North Korea Says It’s Detained Another American Citizen

Offers to negotiate directly with Kim Jong-un don’t appear to be working. Photo: STR/AFP/Getty Images

With Pyongyang openly fantasizing about blowing up the U.S. capitol building and Kim Jong-un accusing the United States of trying to assassinate him, relations between North Korea and the U.S. are not in a good place right now. During times of trouble North Korea tends to detain U.S. citizens to use as bargaining chips, and sure enough, they’ve just arrested a fourth American on suspicion of “hostile acts” against the state.

North Korea’s state news agency announced on Sunday that Kim Hak-song was taken into custody on May 6, and “a relevant institution is now conducting a detailed investigation into his crimes.” They offered no details on his alleged infractions.

The U.S. State Department said it’s aware of the situation. “The security of U.S. citizens is one of the department’s highest priorities. When a U.S. citizen is reported to be detained in North Korea, we work with the Swedish embassy in Pyongyang,” said a State Department official.

Kim worked for Pyongyang University of Science and Technology, which is an unusual institution for North Korea. It’s the country’s only private educational institution, it has more than 60 foreign faculty members, and it’s funded mostly by Christian groups. (North Koreans are required to worship the ruler and his family, and all other religions are banned.) The university said Kim was doing agricultural development work.
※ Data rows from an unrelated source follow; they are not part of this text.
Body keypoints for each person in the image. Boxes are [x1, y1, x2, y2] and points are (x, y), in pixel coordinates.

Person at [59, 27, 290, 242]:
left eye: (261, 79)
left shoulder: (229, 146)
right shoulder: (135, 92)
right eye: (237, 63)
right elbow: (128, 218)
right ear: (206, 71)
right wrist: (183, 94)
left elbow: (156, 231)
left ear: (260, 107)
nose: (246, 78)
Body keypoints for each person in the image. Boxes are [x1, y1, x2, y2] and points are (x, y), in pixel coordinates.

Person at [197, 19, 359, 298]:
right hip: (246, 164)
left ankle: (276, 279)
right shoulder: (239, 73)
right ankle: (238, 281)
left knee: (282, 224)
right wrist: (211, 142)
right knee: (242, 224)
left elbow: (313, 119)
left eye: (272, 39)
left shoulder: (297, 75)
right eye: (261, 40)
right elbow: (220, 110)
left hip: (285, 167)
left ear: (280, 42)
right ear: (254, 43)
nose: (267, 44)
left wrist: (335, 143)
Kim, who is ethnically Korean, was born in China came to the U.S. to study at a university in California in the mid-’90s, according to CNN. Former classmates said he lived in America for about a decade, becoming a citizen in the 2000s, then returned to China, where he studied agriculture. He was passionate about solving North Korea’s food shortage, and would use his own money to fund his projects and send food to the impoverished nation.

“Professor Kim was a man who would call North Korea as his own country. He went to Pyongyang to devote himself to the development of North Korea’s agricultural technology so that the North can be self-sufficient with food,” said David Kim, who studied with Kim Hak-song in the U.S.
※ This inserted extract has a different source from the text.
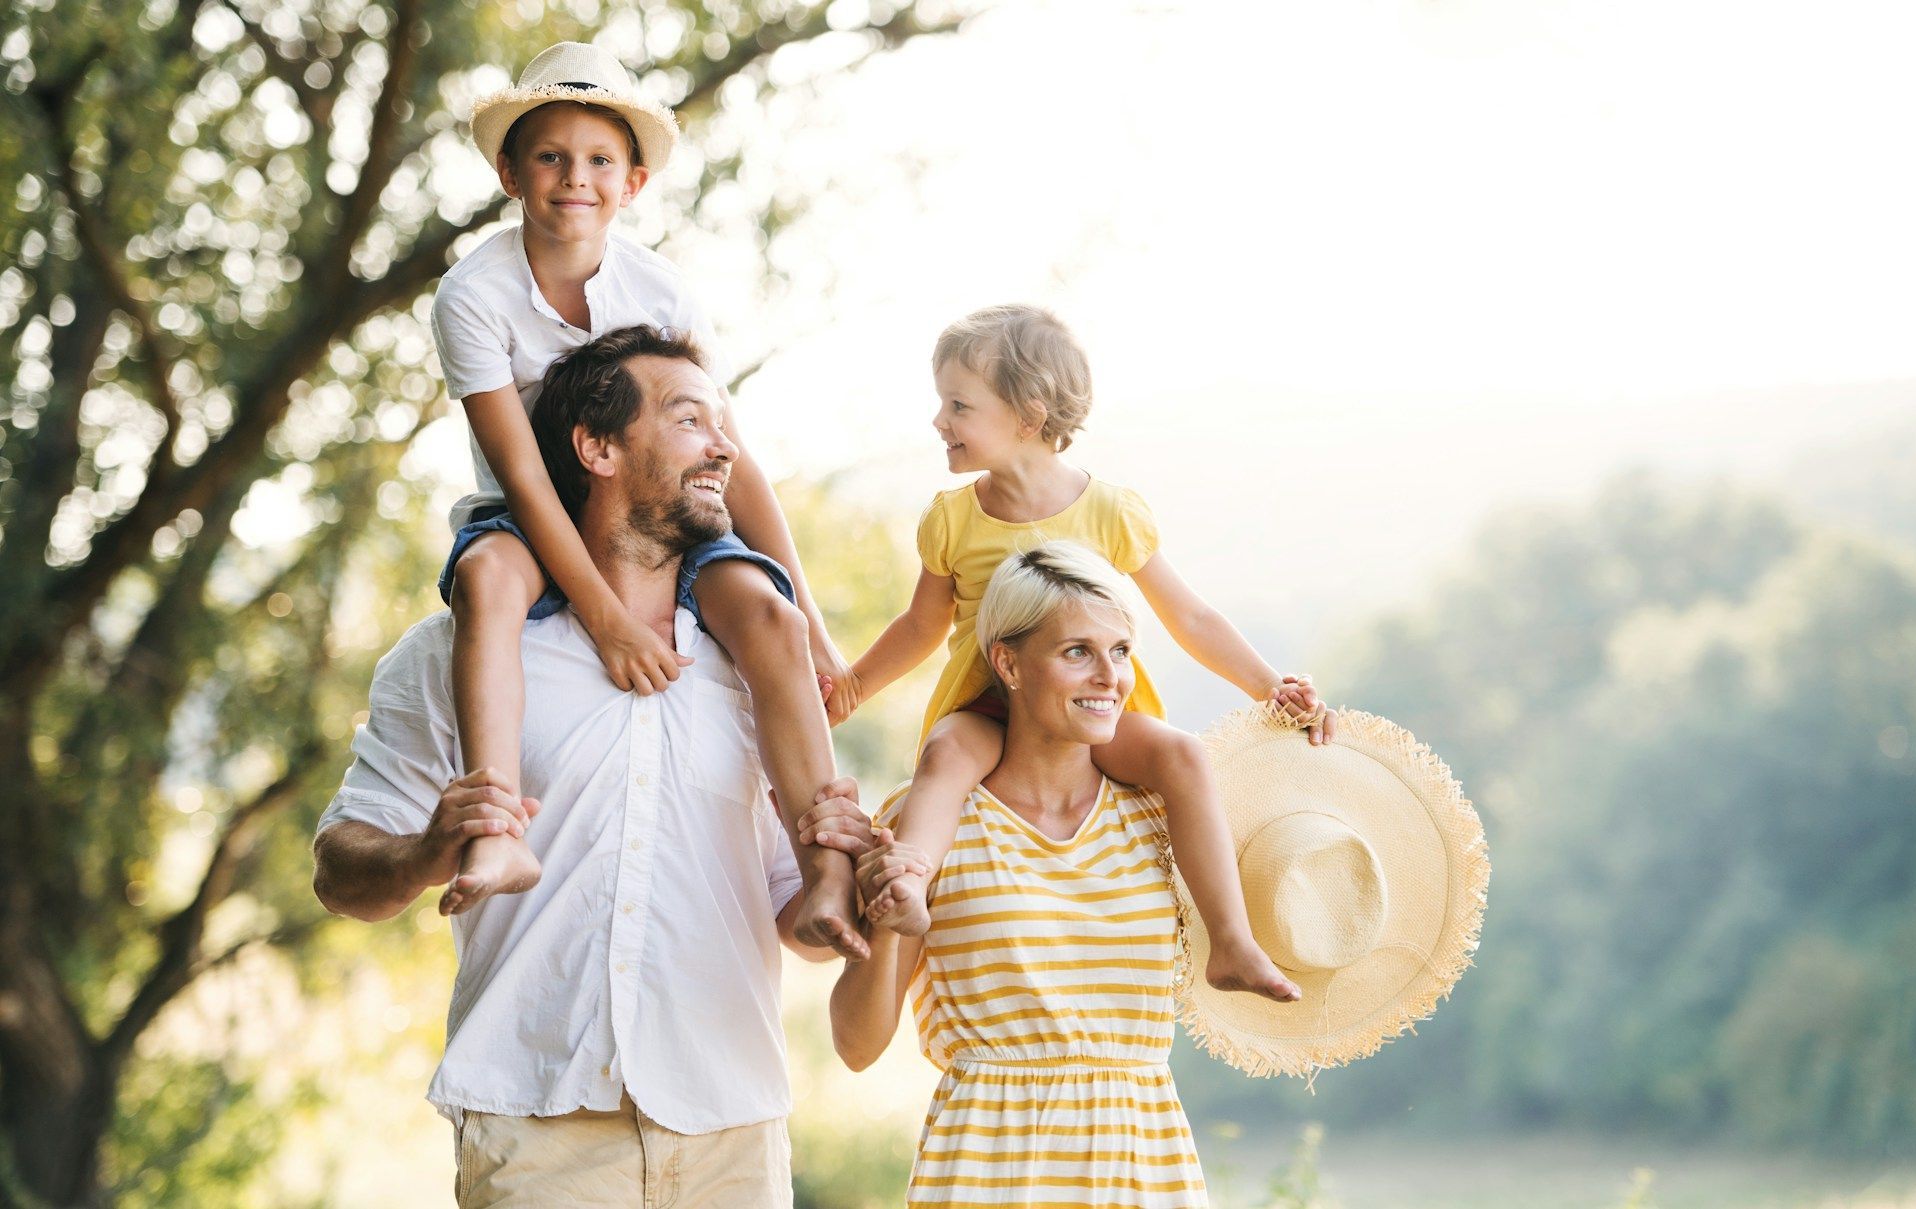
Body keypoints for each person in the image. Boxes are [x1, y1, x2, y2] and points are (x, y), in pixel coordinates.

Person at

“North Korea is persecuting their savior, a person who came to help them. This is wrong,” said David Lee, another former classmate.

North Korea detained another American professor, Kim Sang-dok or Tony Kim, two weeks ago. The Washington Post reports that he was teaching a class on international finance and management at Pyongyang University of Science and Technology.

Two other Americans were convicted and sentenced in North Korea last year. Otto Warmbier, a 22-year-old University of Virginia student, was accused of subversion for attempting to steal a propaganda sign. The regime claimed Kim Dong-chul, a 62-year-old Korean-American missionary, was a spy. They were each sentenced to at least a decade of hard labor and have not been seen or heard from since.